しかし次の瞬間、遠くから巨大なエネルギーの奔流が放たれた。それは、凄まじい威力を伴い、周囲のビルを次々となぎ倒しながら進む。衝撃波で地面が揺れ、瓦礫が飛び散る。
「なんだこれ……!」
隼風はその威力に目を見開きながら絶句した。
「……やばい。
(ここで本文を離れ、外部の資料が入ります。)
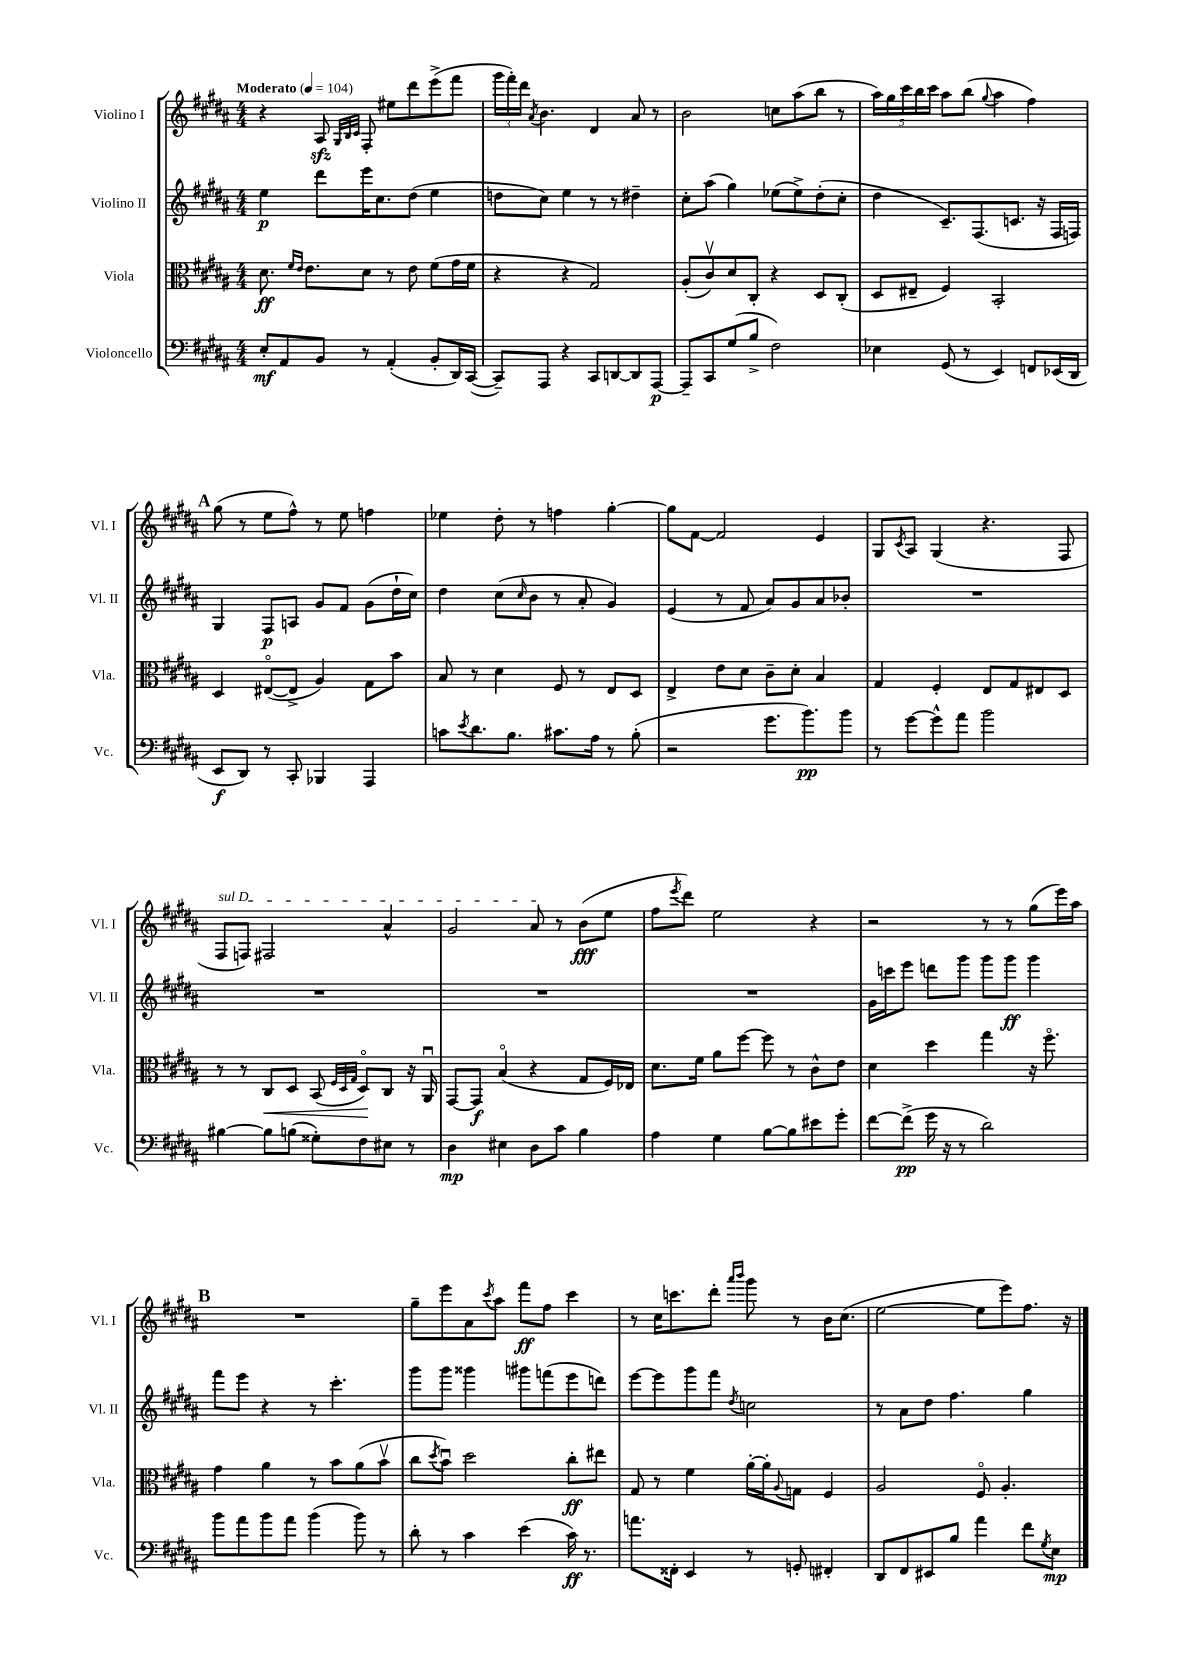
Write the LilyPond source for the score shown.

<<
\new StaffGroup <<
\new Staff = "s0" \with { instrumentName = "Violino I" shortInstrumentName = "Vl. I" } {
    \clef treble \key b \major \numericTimeSignature \time 4/4 \tempo "Moderato" 4 = 104
    r4 ais8\sfz \grace { gis32 b32 cis'32 } fis8-. eis''8 dis'''8 e'''8->( fis'''8 |
    \tuplet 3/2 { gis'''16 fis'''16-.) dis'''16 } \acciaccatura { ais'8 } b'4. dis'4 ais'8 r8 |
    b'2 c''8 ais''8( b''8 r8 |
    \tuplet 5/4 { ais''16) gis''16 cis'''16 b''16 cis'''16 } ais''8 b''8( \appoggiatura { gis''8 } ais''4 fis''4) |
    \mark \markup { \bold "A" } gis''8( r8 e''8 fis''8-^) r8 e''8 f''4 |
    ees''4 dis''8-. r8 f''4 gis''4~-. |
    gis''8 fis'8~ fis'2 e'4 |
    gis8 \acciaccatura { cis'8 } ais8 gis4( r4. fis8 |
    \once \override TextSpanner.bound-details.left.text = \markup { \italic "sul D" } fis8\startTextSpan f8) fis2 ais'4-^ |
    gis'2 ais'8\stopTextSpan r8 b'8\fff( e''8 |
    fis''8 \acciaccatura { e'''8 } dis'''8) e''2 r4 |
    r2 r8 r8 gis''8( e'''16) ais''16 |
    \mark \markup { \bold "B" } R1 |
    gis''8-- e'''8 ais'8 \acciaccatura { cis'''8 } ais''8 fis'''8\ff fis''8 cis'''4 |
    r8 cis''16 c'''8. dis'''8-. \grace { ais'''16 b'''16 } gis'''8 r8 b'16 cis''8.( |
    e''2~ e''8 e'''8) fis''8. r16 \bar "|." |
}
\new Staff = "s1" \with { instrumentName = "Violino II" shortInstrumentName = "Vl. II" } {
    \clef treble \key b \major \numericTimeSignature \time 4/4
    e''4\p dis'''8 e'''16 cis''8. dis''8( e''4 |
    d''8 cis''8) e''4 r8 r8 dis''4-- |
    cis''8-. ais''8( gis''4) ees''8( ees''8->) dis''8-.( cis''8-. |
    dis''4 cis'8.--) fis8.( c'8. r16 fis16 f16) |
    \mark \markup { \bold "A" } gis4 fis8\p a8 gis'8 fis'8 gis'8( dis''16-! cis''16) |
    dis''4 cis''8( \grace { cis''16 } b'8 r8 ais'8-. gis'4) |
    e'4( r8 fis'8 ais'8) gis'8 ais'8 bes'8-. |
    R1 |
    R1 |
    R1 |
    R1 |
    gis'16 c'''16 e'''8 d'''8 gis'''8 gis'''8 gis'''8\ff gis'''4 |
    \mark \markup { \bold "B" } fis'''8 e'''8 r4 r8 cis'''4.-. |
    gis'''8 gis'''8 gisis'''4 gis'''8 f'''8( e'''8 d'''8) |
    e'''8~ e'''8 gis'''8 fis'''8 \acciaccatura { dis''8 } c''2 |
    r8 ais'8 dis''8 fis''4. gis''4 \bar "|." |
}
\new Staff = "s2" \with { instrumentName = "Viola" shortInstrumentName = "Vla." } {
    \clef alto \key b \major \numericTimeSignature \time 4/4
    dis'8.\ff \grace { fis'16 e'16 } e'8. dis'8 r8 e'8 fis'8( gis'16 fis'16 |
    r4 r4 gis2) |
    ais8-.( cis'8\upbow) dis'8 cis8-. r4 dis8 cis8-.( |
    dis8 eis8-- fis4) b,2-. |
    \mark \markup { \bold "A" } dis4 eis8~\flageolet( eis8-> ais4) gis8 b'8 |
    b8 r8 dis'4 fis8 r8 e8 dis8 |
    e4-> e'8 dis'8 cis'8-- dis'8-. b4 |
    gis4 fis4-. e8 gis8 eis8 dis8 |
    r8 r8 cis8\< dis8 b,8( \grace { fis32 dis32 gis32 } dis8\flageolet\!) cis8 r16 ais,16\downbow |
    gis,8~ gis,8\f b4\flageolet( r4 gis8 fis16) ees16 |
    dis'8. fis'16 ais'8 fis''8~ fis''8 r8 cis'8-^ e'8 |
    dis'4 dis''4 gis''4 r16 fis''8.\flageolet |
    \mark \markup { \bold "B" } gis'4 ais'4 r8 b'8 ais'8( b'8\upbow |
    cis''8 \acciaccatura { dis''8 } b'8\downbow) dis''2 cis''8-.\ff eis''8 |
    gis8 r8 fis'4 ais'16~-. ais'16-. \appoggiatura { ais8 } g8 fis4 |
    ais2 fis8\flageolet ais4.-. \bar "|." |
}
\new Staff = "s3" \with { instrumentName = "Violoncello" shortInstrumentName = "Vc." } {
    \clef bass \key b \major \numericTimeSignature \time 4/4
    e8-.\mf ais,8 b,8 r8 ais,4-.( b,8-. dis,16) cis,16~( |
    cis,8--) ais,,8 r4 cis,8 d,8~ d,8 ais,,8~\p |
    ais,,8-- cis,8 gis8( b8-> fis2) |
    ees4 gis,8( r8 e,4) f,8 ees,16( dis,16 |
    \mark \markup { \bold "A" } e,8\f dis,8) r8 cis,8-. bes,,4 ais,,4 |
    c'8 \acciaccatura { e'8 } dis'8. b8. cis'8. ais16 r8 b8-.( |
    r2 gis'8. b'8.\pp) b'8 |
    r8 gis'8~ gis'8-^ ais'8 b'2 |
    bis4~ bis8 b8( gisis8-.) fis8 eis8 r8 |
    dis4\mp eis4 dis8 cis'8 b4 |
    ais4 gis4 b8~ b8 eis'8 gis'8-. |
    fis'8~ fis'8->\pp( gis'16 r16 r8 dis'2) |
    \mark \markup { \bold "B" } b'8 ais'8 b'8 ais'8 b'4( b'8) r8 |
    dis'8-. r8 cis'4 e'4( cis'16\ff) r8. |
    a'8. fisis,16-. e,4 r8 g,8-. fis,4-. |
    dis,8 fis,8 eis,8 b8 ais'4 fis'8 \acciaccatura { gis8 } e8\mp \bar "|." |
}
>>
>>
\layout { \context { \Score \remove "Bar_number_engraver" } }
」
白瀬もまた、普段の冷静な表情を失い、呆然とその光景を見つめるしかなかった。
セシリアは空中に浮かびながら、満足そうに笑みを浮かべる。
「どう?これが私の力。遊びじゃないって分かったでしょ?」
瓦礫の影に隠れながら、隼風は焦燥感に駆られていた。
「この威力じゃ、下手に近づくのも危険だ。白瀬、どうする……?」
白瀬はしばらく黙っていたが、やがて冷静を取り戻し、低い声で言った。
「私が行く。セシリアを近くから仕留める。隼風、遠くからサポートして。」
「待て、それじゃお前が危険だ!」
隼風が叫ぶ。
「でも、こうしてる間にも攻撃は来る。そのうち逃げ場がなくなるだけ。」
白瀬は毅然とした目で隼風を見つめた。
「信じて。」
その言葉に、隼風は歯を食いしばりながら頷く。
「……分かった。絶対にお前をカバーするからな。」
白瀬は隼風の作り出す風の助けを借り、瓦礫の隙間を縫うように前進する。セシリアの注意を引くため、隼風は高空へ舞い上がり、彼女に向かって「疾風一閃」の準備を始めた。
「風で何をするのかしら?」
セシリアは挑発するように笑いながら、またもやエネルギーの球体を出現させた。
その瞬間、白瀬が彼女の背後に氷を纏ったペンギンの姿で現れ、狙いを定める。しかし、セシリアはその動きを察知していたかのように、すぐさま爆発的なエネルギーを放出する。
「しまった……!」
白瀬が反応しきれずに吹き飛ばされ、地面に叩きつけられる。
「白瀬!」
隼風が叫びながら、全力で風を纏い、セシリア目掛けて疾風一閃を放った。
突風がセシリアに向かって直撃するかと思われたが、彼女は軽々とそれを防御フィールドで受け止める。
「やっぱり、それがあなたの切り札なのね。」
セシリアは不敵な笑みを浮かべながら言った。
「でも、それでは私には届かないわ。」
隼風は息を切らしながらも、再び体勢を整える。しかし、セシリアの圧倒的な力の前に、隼風と白瀬は徐々に追い詰められていった。